--- INPUT DATA ---

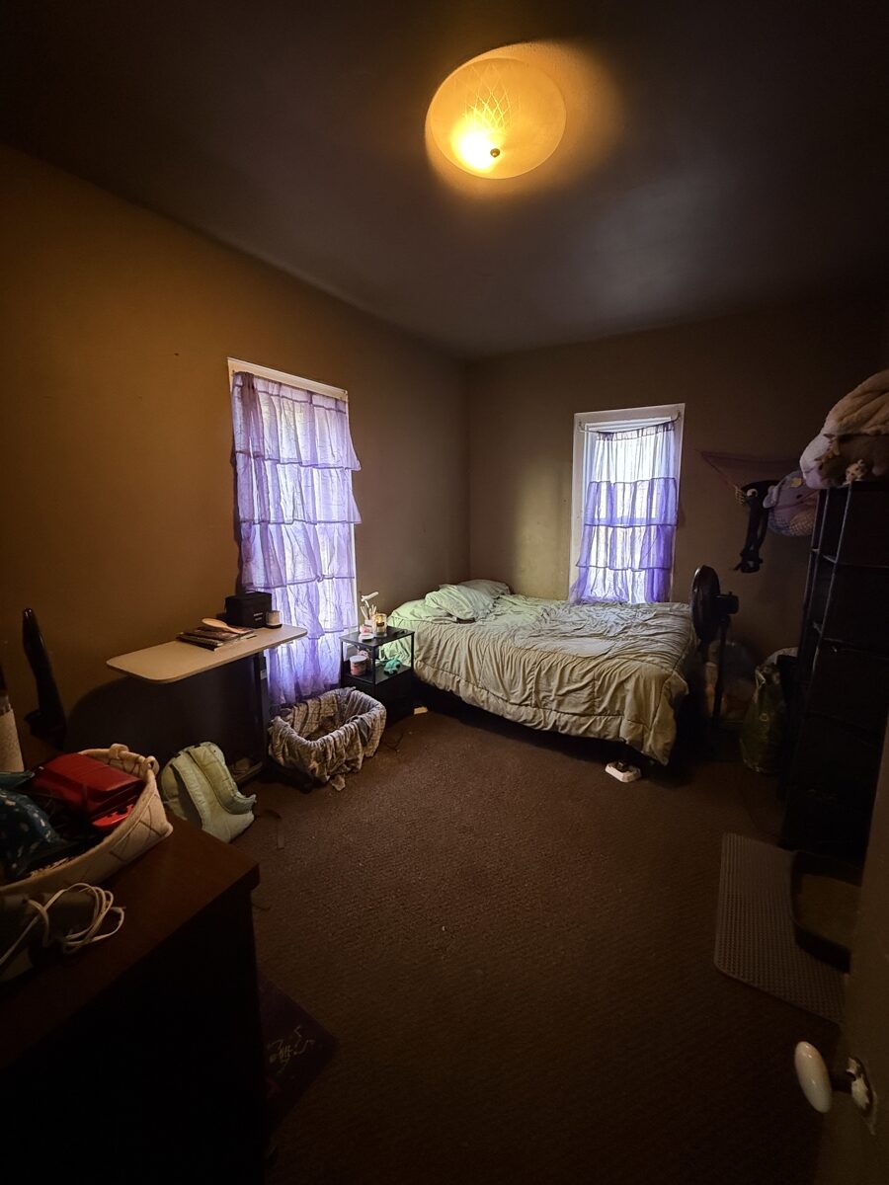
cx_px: 444
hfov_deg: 85.7
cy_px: 592
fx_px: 479
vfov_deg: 102.1
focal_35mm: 14
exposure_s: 1/60
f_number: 2.2
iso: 1000
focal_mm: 2.22
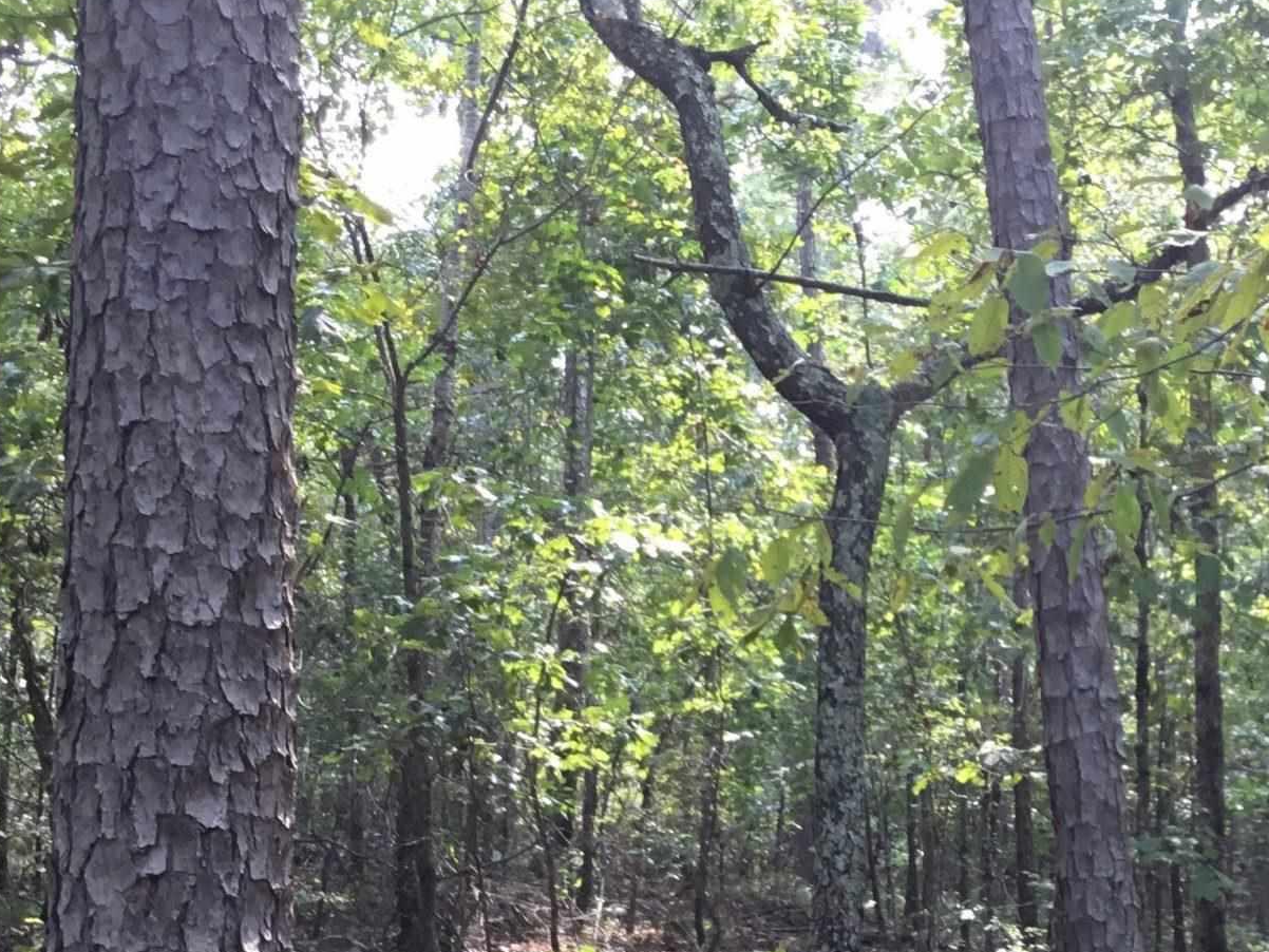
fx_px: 2420
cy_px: 867
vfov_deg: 21.7
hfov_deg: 28.9
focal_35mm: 66
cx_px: 965
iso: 50
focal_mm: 3.3
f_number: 2.4
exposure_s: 1/120
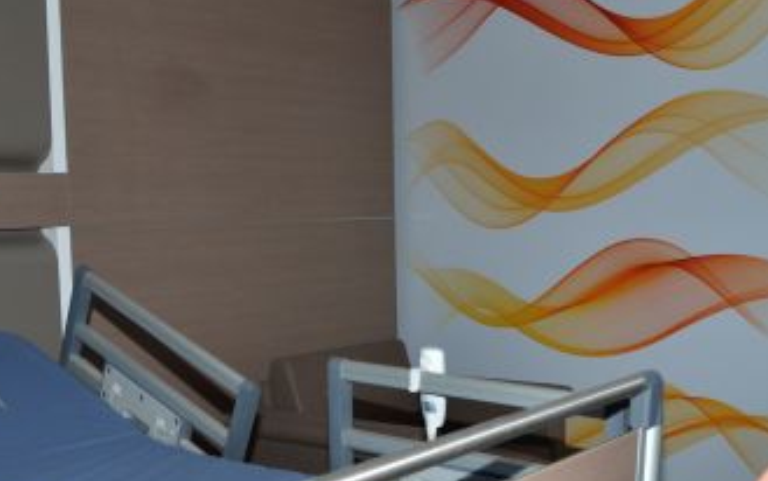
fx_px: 1047
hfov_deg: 40.0
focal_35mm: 50
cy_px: 302
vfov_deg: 25.8
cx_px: 476
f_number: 4
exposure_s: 1/60
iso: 800
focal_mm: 18
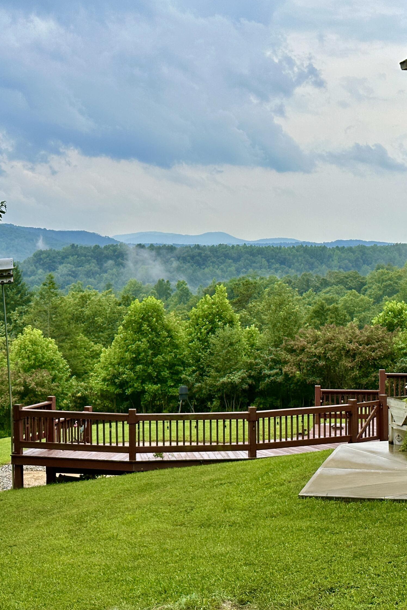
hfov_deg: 20.3
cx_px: 190
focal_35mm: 67
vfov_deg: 30.1
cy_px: 305
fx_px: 1136
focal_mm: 6.86
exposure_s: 1/3367
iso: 64
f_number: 1.78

---

ACTION ITEM: When you copy the listing above, reproduce every line exactly and skip the images.

TASK RESULT:
cx_px: 444
hfov_deg: 85.7
cy_px: 592
fx_px: 479
vfov_deg: 102.1
focal_35mm: 14
exposure_s: 1/60
f_number: 2.2
iso: 1000
focal_mm: 2.22
fx_px: 2420
cy_px: 867
vfov_deg: 21.7
hfov_deg: 28.9
focal_35mm: 66
cx_px: 965
iso: 50
focal_mm: 3.3
f_number: 2.4
exposure_s: 1/120
fx_px: 1047
hfov_deg: 40.0
focal_35mm: 50
cy_px: 302
vfov_deg: 25.8
cx_px: 476
f_number: 4
exposure_s: 1/60
iso: 800
focal_mm: 18
hfov_deg: 20.3
cx_px: 190
focal_35mm: 67
vfov_deg: 30.1
cy_px: 305
fx_px: 1136
focal_mm: 6.86
exposure_s: 1/3367
iso: 64
f_number: 1.78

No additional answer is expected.